Ревич некоторое время молча думал.

– А вы знаете, какие бывают виды нарушения четности? – осведомился он. – Вы, вообще, уже в курсе, почему опасно состояние нечетности в резервации? Чем грозит нарушение стабильности, знаете?

– В общем, да, – ответил Сергей. – Кравец мне растолковал. Если нечетно, то нестабильно. Это влечет чью-либо гибель. Я помню.

– Хорошо, – проговорил Ревич. – Видите ли, чтоб понять принцип перпендикулярности, надо разобраться в типах нечетности. Так вот, – продолжил он после некоторой паузы. – Существует три типа нечетности. То бишь, три вида нарушения четности. Первый: в резервации кто-то умер, второй: в резервации кто-то родился и третий: в резервацию кто-то вошел снаружи. Как, скажем, в вашем случае. Согласны со мной? Если не понимаете, сразу говорите.

– Нет, нет, – поспешно сказал Сергей. – Пока все понятно. Только вот что… А если кто-нибудь в резервации сошел с ума? – спросил он. – Это же тоже возмущение! Ведь четность разумных нарушается!

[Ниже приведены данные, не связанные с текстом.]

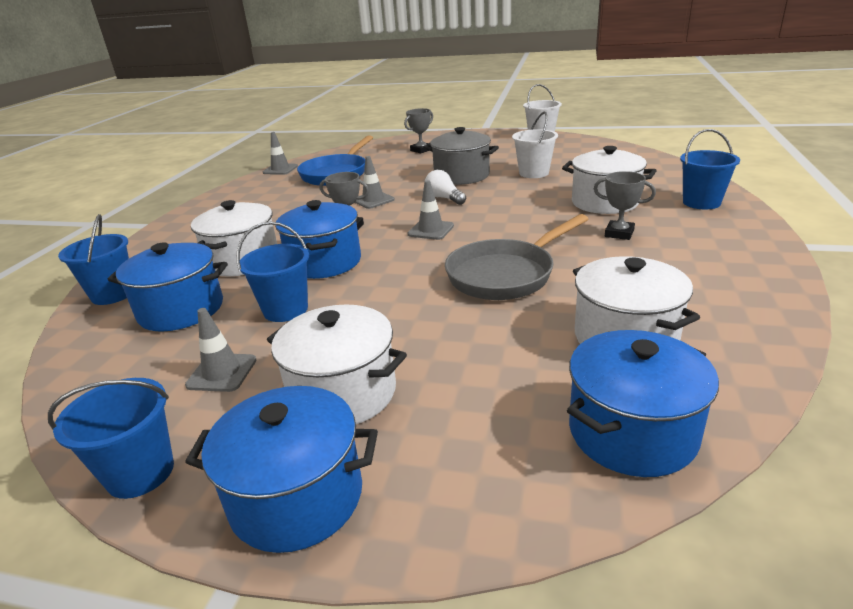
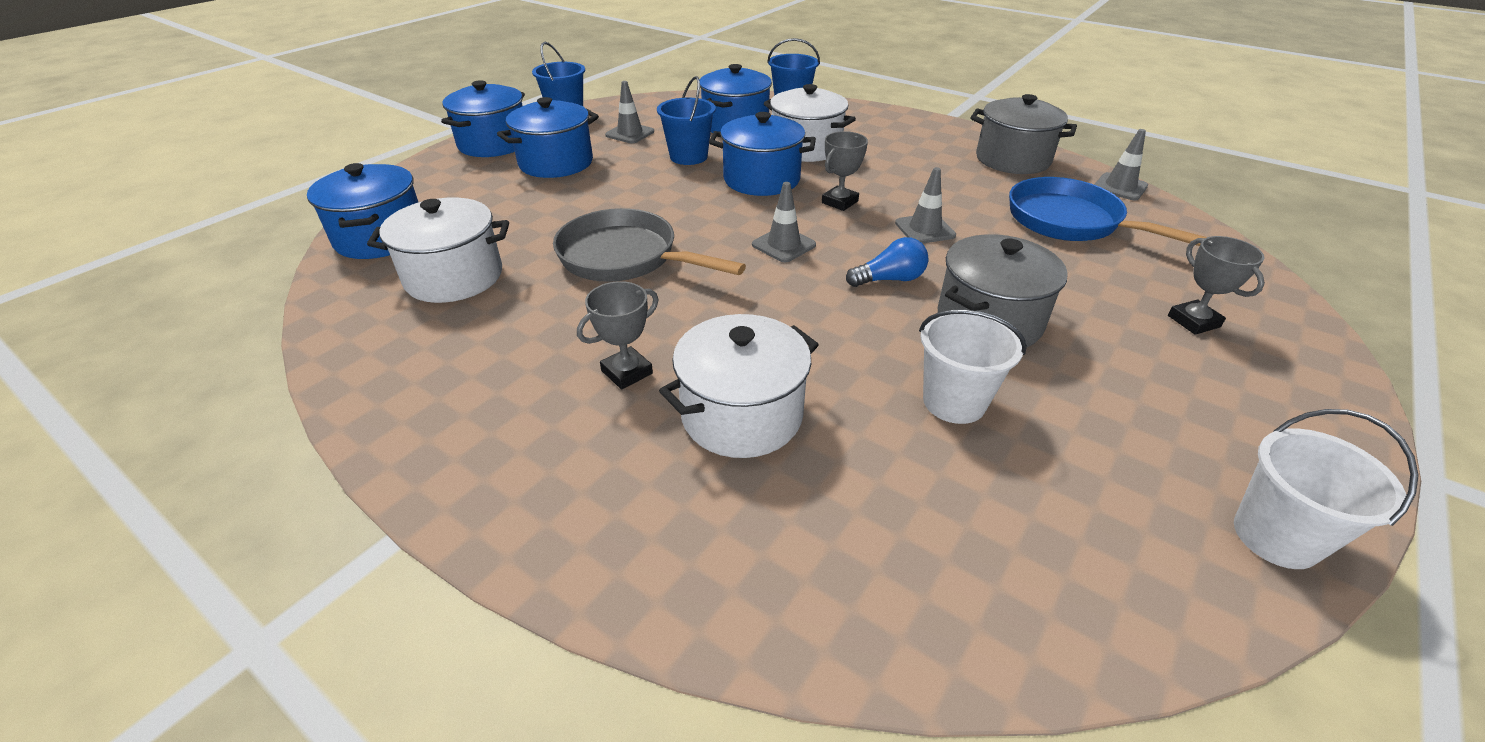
camera: 110 degrees right, 10 degrees up
(245, 194) = (1012, 160): none -> grey pot
(343, 393) = (556, 163): white pot -> blue pot
(444, 198) = (889, 279): white light bulb -> blue light bulb
(506, 274) = (626, 258): grey pan -> grey pan turned 45 degrees counterclockwise
(701, 202) = (632, 532): blue bucket -> none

– Вопрос интересный, – крякнул Ревич. – И правомочный. Молодец, Сережа! Я тоже так считаю, но наверняка этого никто не знает. А знаете, почему? По той простой причине, что никто в резервации еще с ума не сходил.

– Минутку! А Артем?

– Он ненормален с самого рождения, так что… В общем, эта тема практически не исследована. И поэтому мы всегда говорим о трех типах. Потому что эти три типа подтверждены практикой. А о сумасшествии… Нет такой статистики.

– Стало быть, ваш принцип разумности выведен лишь на основании одного конкретного случая с Артемом?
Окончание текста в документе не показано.